Animal Shelter issue 3
Art, Sex, Literature
Semiotext(e) is pleased to announce issue 3 of its occasional intellectual journal Animal Shelter, founded and edited by Hedi El Kholti. Fleeting, ephemeral, nondigital, and nonhierarchical, Animal Shelter is, as Alex Gartenfeld wrote in Interview, “a loose collection of texts, sequenced like a mixtape,” focused yet eclectic. Animal Shelter 2 (2012) evoked a world drifting in limbo. The new issue seeks the roots of our present malaise by moving out to places usually considered ‘obscure’ or ‘exotic’: Argentina, the West Indies, Mali, rural Florida. Animal Shelter 3 features fiction, philosophy, poetry, analysis, & interviews, with an accent on archival documents. In this issue:
A short story by Tisa Bryant on the afterlife of Antiguan slavery
A short story by Michael Carroll on sex & languor in Key West
Jean Eustache in conversation with Wade Novy
Pierre Guyotat on childhood, pubescence, poetry
A short story and collage by Richard Hawkins
Guy Hocquenghem on the imperialism of the couple
An unpublished Cookie Mueller short story
Grace Ndiritu on responsible tourism
A short story by Dalia Rosetti on jailhouse tattoos
A poem by Heathcote Williams on Otto Muehl & animal liberation
Other contributors include: Melissa Barrett, Robert Dewhurst, Tony Duvert, Iris Klein, Fernanda Laguna, Lodovico Pignatti Morano, Jean-Jacques Schuhl, Noura Wedell.

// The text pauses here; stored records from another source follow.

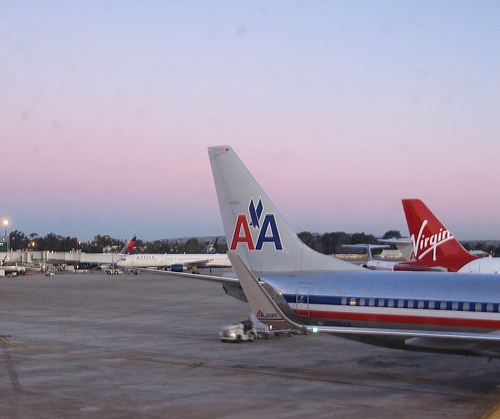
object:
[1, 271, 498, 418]
ground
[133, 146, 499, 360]
plane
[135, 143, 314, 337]
tail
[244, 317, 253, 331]
man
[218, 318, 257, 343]
tram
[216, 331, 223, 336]
headlights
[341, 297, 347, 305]
window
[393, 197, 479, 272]
tail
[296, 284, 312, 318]
door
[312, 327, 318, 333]
light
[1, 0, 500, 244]
sky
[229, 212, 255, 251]
letter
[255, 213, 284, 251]
letter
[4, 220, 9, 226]
light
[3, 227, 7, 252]
pole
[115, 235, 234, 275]
plane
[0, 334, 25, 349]
line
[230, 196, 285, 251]
logo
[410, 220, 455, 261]
word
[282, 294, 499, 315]
stripe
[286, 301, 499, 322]
line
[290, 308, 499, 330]
line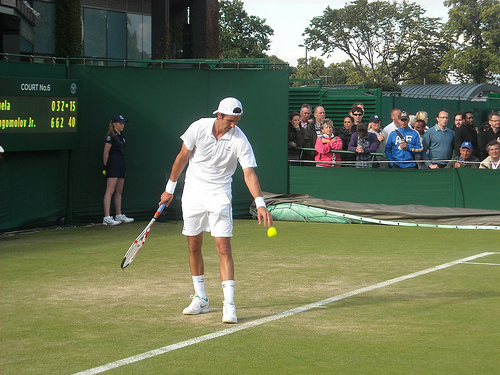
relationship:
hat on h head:
[209, 97, 243, 110] [211, 99, 240, 134]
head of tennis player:
[211, 99, 240, 134] [156, 94, 274, 324]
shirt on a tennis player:
[179, 120, 262, 199] [156, 94, 274, 324]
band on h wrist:
[254, 194, 270, 210] [247, 190, 266, 209]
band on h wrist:
[165, 180, 177, 192] [163, 171, 178, 193]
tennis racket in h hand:
[115, 204, 171, 274] [160, 196, 175, 205]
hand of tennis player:
[160, 196, 175, 205] [156, 94, 274, 324]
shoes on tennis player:
[184, 295, 238, 323] [156, 94, 274, 324]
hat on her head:
[115, 116, 128, 122] [113, 118, 126, 133]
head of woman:
[113, 118, 126, 133] [97, 112, 145, 226]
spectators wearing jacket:
[385, 114, 425, 168] [382, 129, 423, 165]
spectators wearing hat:
[385, 114, 425, 168] [398, 111, 409, 122]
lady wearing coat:
[312, 119, 343, 164] [314, 136, 344, 165]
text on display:
[1, 97, 76, 133] [2, 77, 79, 154]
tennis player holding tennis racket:
[156, 94, 274, 324] [115, 204, 171, 274]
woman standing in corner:
[97, 112, 145, 226] [69, 72, 152, 228]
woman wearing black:
[97, 112, 145, 226] [103, 131, 126, 178]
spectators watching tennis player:
[287, 99, 499, 168] [156, 94, 274, 324]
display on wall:
[2, 77, 79, 154] [2, 62, 82, 229]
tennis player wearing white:
[156, 94, 274, 324] [177, 119, 254, 243]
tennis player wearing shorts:
[156, 94, 274, 324] [181, 204, 235, 236]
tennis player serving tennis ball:
[156, 94, 274, 324] [268, 225, 280, 239]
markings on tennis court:
[56, 248, 500, 375] [4, 213, 495, 374]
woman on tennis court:
[97, 112, 145, 226] [4, 213, 495, 374]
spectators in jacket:
[385, 114, 425, 168] [382, 129, 423, 165]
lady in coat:
[312, 119, 343, 164] [314, 136, 344, 165]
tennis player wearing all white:
[156, 94, 274, 324] [177, 119, 254, 243]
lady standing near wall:
[312, 119, 343, 164] [2, 62, 82, 229]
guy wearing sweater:
[426, 112, 455, 170] [424, 126, 455, 162]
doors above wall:
[81, 7, 151, 66] [4, 59, 285, 224]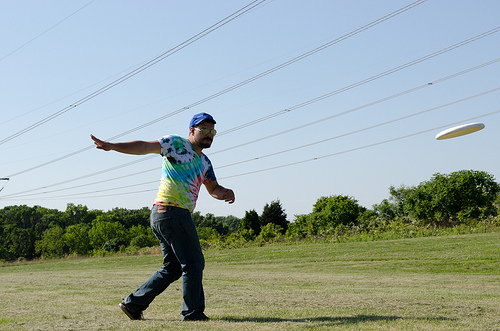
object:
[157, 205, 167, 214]
brand tag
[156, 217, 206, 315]
leg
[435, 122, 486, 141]
frisbee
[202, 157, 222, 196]
arms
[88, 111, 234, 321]
man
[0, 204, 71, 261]
tree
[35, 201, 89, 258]
tree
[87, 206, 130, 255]
tree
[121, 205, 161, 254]
tree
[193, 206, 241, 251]
tree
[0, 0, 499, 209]
sky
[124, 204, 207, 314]
jeans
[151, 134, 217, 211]
shirt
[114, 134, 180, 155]
arm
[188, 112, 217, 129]
blue hat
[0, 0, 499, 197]
power lines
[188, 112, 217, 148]
head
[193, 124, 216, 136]
glass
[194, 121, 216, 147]
face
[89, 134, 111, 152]
hand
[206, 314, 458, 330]
shadow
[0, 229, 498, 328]
grass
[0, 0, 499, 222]
air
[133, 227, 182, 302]
leg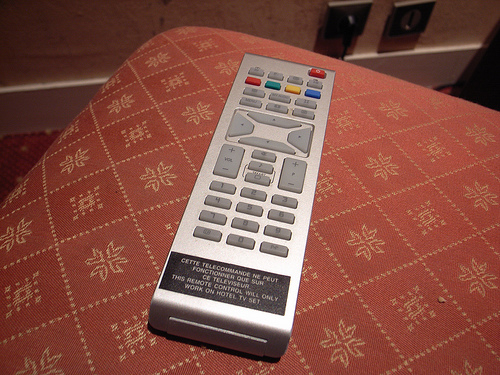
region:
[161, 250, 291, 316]
Writing on the remote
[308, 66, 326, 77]
The power button on the remote control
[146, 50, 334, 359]
The remote control is silver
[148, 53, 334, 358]
The remote control is on the bed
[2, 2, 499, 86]
A wall by the bed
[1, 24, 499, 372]
A bed beneath the remote control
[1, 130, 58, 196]
The floor beneath the bed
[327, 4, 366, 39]
An outlet on the wall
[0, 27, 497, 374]
A sheet on the bed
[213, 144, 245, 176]
The volume control on the remote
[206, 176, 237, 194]
The number on the remote controll is black.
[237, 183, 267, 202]
The number on the remote controll is black.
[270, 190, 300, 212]
The number on the remote controll is black.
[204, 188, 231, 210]
The number on the remote controll is black.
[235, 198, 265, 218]
The number on the remote controll is black.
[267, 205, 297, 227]
The number on the remote controll is black.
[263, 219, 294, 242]
The number on the remote controll is black.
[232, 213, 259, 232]
The number on the remote controll is black.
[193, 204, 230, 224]
The number on the remote controll is black.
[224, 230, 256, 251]
The number on the remote controll is black.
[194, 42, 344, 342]
A grey remote control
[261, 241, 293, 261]
A grey remote control's button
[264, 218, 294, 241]
A grey remote control's button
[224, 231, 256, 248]
A grey remote control's button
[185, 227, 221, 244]
A grey remote control's button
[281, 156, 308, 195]
A grey remote control's button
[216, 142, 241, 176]
A grey remote control's button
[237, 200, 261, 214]
A grey remote control's button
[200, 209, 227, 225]
A grey remote control's button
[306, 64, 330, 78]
A grey remote control's button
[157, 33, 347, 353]
The remote is silver.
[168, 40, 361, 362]
The remote is on the chair.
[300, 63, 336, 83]
The remote has a red button.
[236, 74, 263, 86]
The remote has a red button.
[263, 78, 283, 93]
The remote has a green button.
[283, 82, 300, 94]
The remote has a yellow button.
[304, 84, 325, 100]
The remote has a blue button.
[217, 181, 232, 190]
The number on the button is black.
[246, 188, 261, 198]
The number on the button is black.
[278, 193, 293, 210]
The number on the button is black.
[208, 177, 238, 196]
The number is black.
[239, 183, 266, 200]
The number is black.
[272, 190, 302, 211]
The number is black.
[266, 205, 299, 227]
The number is black.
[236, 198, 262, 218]
The number is black.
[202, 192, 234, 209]
The number is black.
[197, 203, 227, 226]
The number is black.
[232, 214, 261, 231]
The number is black.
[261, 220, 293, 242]
The number is black.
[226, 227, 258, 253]
The number is black.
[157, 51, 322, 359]
Silver television remote control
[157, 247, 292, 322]
Writing on remote control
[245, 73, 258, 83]
Orange button on remote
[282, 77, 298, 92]
Yellow button on remote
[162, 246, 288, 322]
black sticker on remote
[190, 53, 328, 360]
Remote control on chair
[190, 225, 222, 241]
grey button on the silver remote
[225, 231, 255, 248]
grey button on the silver remote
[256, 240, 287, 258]
grey button on the silver remote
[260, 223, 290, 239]
grey button on the silver remote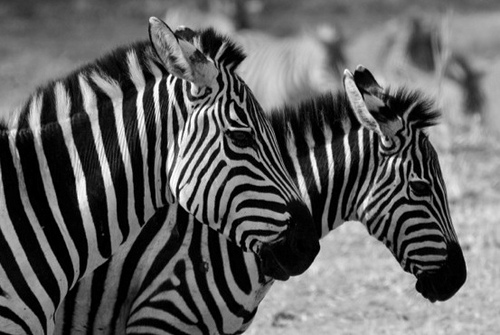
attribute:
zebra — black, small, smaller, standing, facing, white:
[1, 12, 328, 333]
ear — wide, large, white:
[146, 13, 220, 93]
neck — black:
[33, 91, 181, 262]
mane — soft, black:
[15, 25, 251, 125]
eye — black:
[226, 126, 254, 149]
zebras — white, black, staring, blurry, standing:
[3, 7, 473, 334]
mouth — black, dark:
[261, 240, 297, 278]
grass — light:
[242, 66, 499, 331]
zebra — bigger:
[21, 46, 321, 309]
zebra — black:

Art by: Gary Lee Boas, Shannon Durbin, Matt Fishbeck, Kathryn Garcia, Mim Goodman, Peter Hujar, Eli Langer, Tracy Nakayama, Grace Ndiritu, Warren Neidich, A. L. Steiner…
“We learned the terms animal ‘kingdom’ and vegetal ‘kingdom’ in school. We must consider other kingdoms, other histories, other reasons alongside our own. I remember that for a long time we thought that certain human populations were not fully human. The Indians discovered by the Spanish, who were brought to Valladolid, were at the center of a great controversy: are they human? People who were well-born and cultivated asked themselves the question…To return to animals, no saint has ever denigrated them. All the greatest saints included animals in their great love. The role of poetry, in the largest sense of the term, is to remind us of this.”